### SUPPLIED MATERIAL
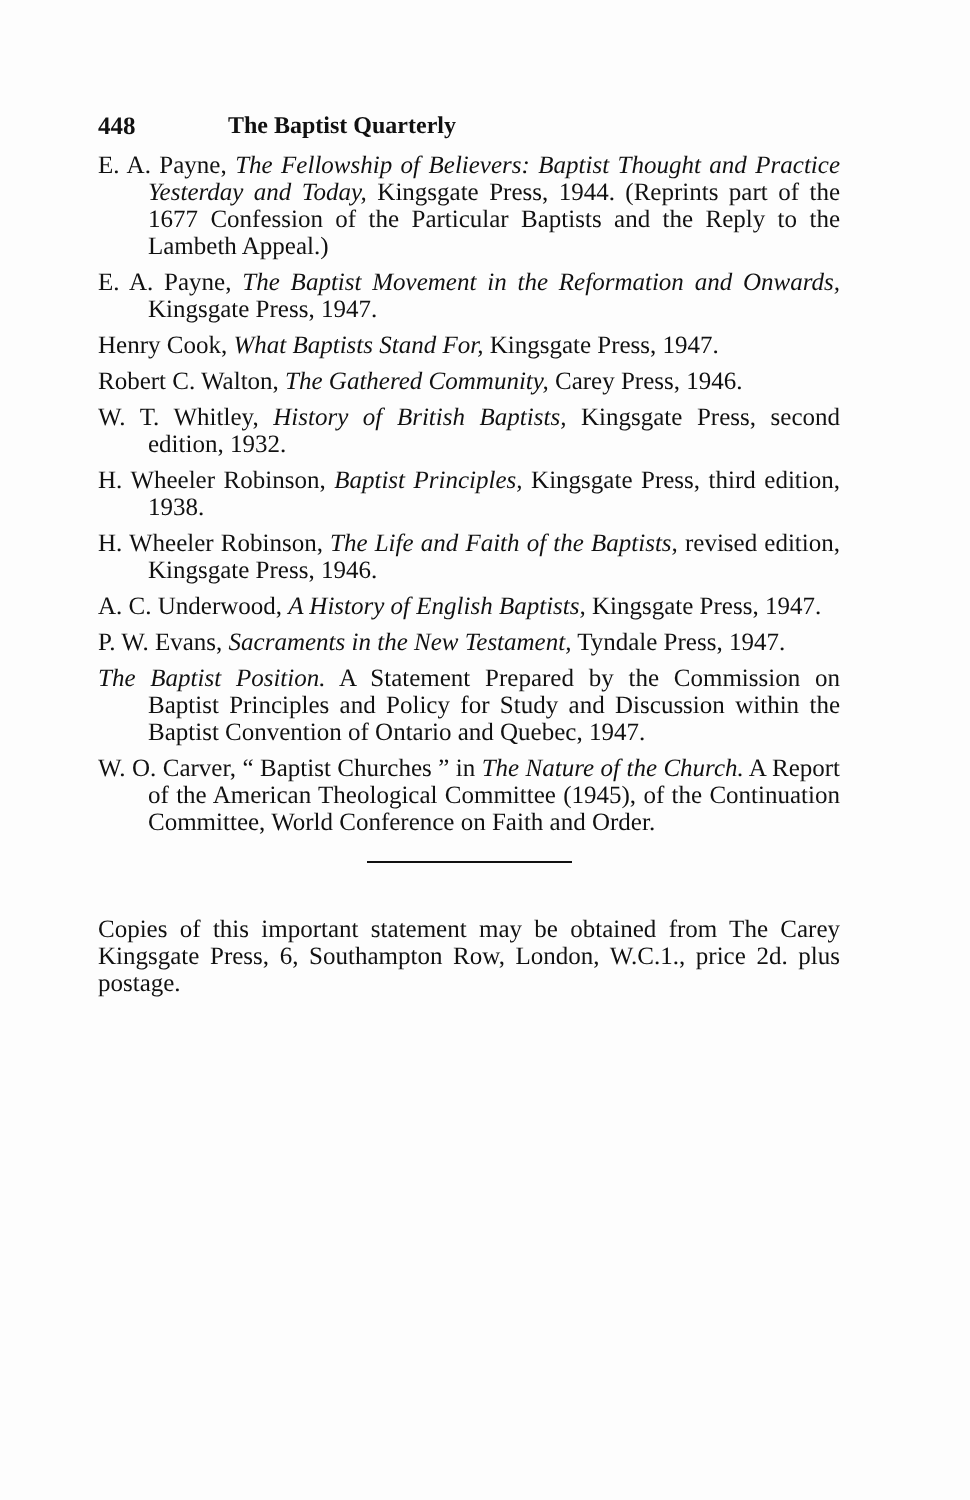448 The Baptist Quarterly
E. A. Payne, The Fellowship of Believers: Baptist Thought and Practice Yesterday and Today, Kingsgate Press, 1944. (Reprints part of the 1677 Confession of the Particular Baptists and the Reply to the Lambeth Appeal.)
E. A. Payne, The Baptist Movement in the Reformation and Onwards, Kingsgate Press, 1947.
Henry Cook, What Baptists Stand For, Kingsgate Press, 1947.
Robert C. Walton, The Gathered Community, Carey Press, 1946.
W. T. Whitley, History of British Baptists, Kingsgate Press, second edition, 1932.
H. Wheeler Robinson, Baptist Principles, Kingsgate Press, third edition, 1938.
H. Wheeler Robinson, The Life and Faith of the Baptists, revised edition, Kingsgate Press, 1946.
A. C. Underwood, A History of English Baptists, Kingsgate Press, 1947.
P. W. Evans, Sacraments in the New Testament, Tyndale Press, 1947.
The Baptist Position. A Statement Prepared by the Commission on Baptist Principles and Policy for Study and Discussion within the Baptist Convention of Ontario and Quebec, 1947.
W. O. Carver, “ Baptist Churches ” in The Nature of the Church. A Report of the American Theological Committee (1945), of the Continuation Committee, World Conference on Faith and Order.
Copies of this important statement may be obtained from The Carey Kingsgate Press, 6, Southampton Row, London, W.C.1., price 2d. plus postage.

### WORK TO BE COMPLETED
What you return must be the line that contains "W. T. Whitley, History" followed by every remaining line of the material, all exactly as written and nothing more.

### ANSWER BOX
W. T. Whitley, History of British Baptists, Kingsgate Press, second edition, 1932.
H. Wheeler Robinson, Baptist Principles, Kingsgate Press, third edition, 1938.
H. Wheeler Robinson, The Life and Faith of the Baptists, revised edition, Kingsgate Press, 1946.
A. C. Underwood, A History of English Baptists, Kingsgate Press, 1947.
P. W. Evans, Sacraments in the New Testament, Tyndale Press, 1947.
The Baptist Position. A Statement Prepared by the Commission on Baptist Principles and Policy for Study and Discussion within the Baptist Convention of Ontario and Quebec, 1947.
W. O. Carver, “ Baptist Churches ” in The Nature of the Church. A Report of the American Theological Committee (1945), of the Continuation Committee, World Conference on Faith and Order.
Copies of this important statement may be obtained from The Carey Kingsgate Press, 6, Southampton Row, London, W.C.1., price 2d. plus postage.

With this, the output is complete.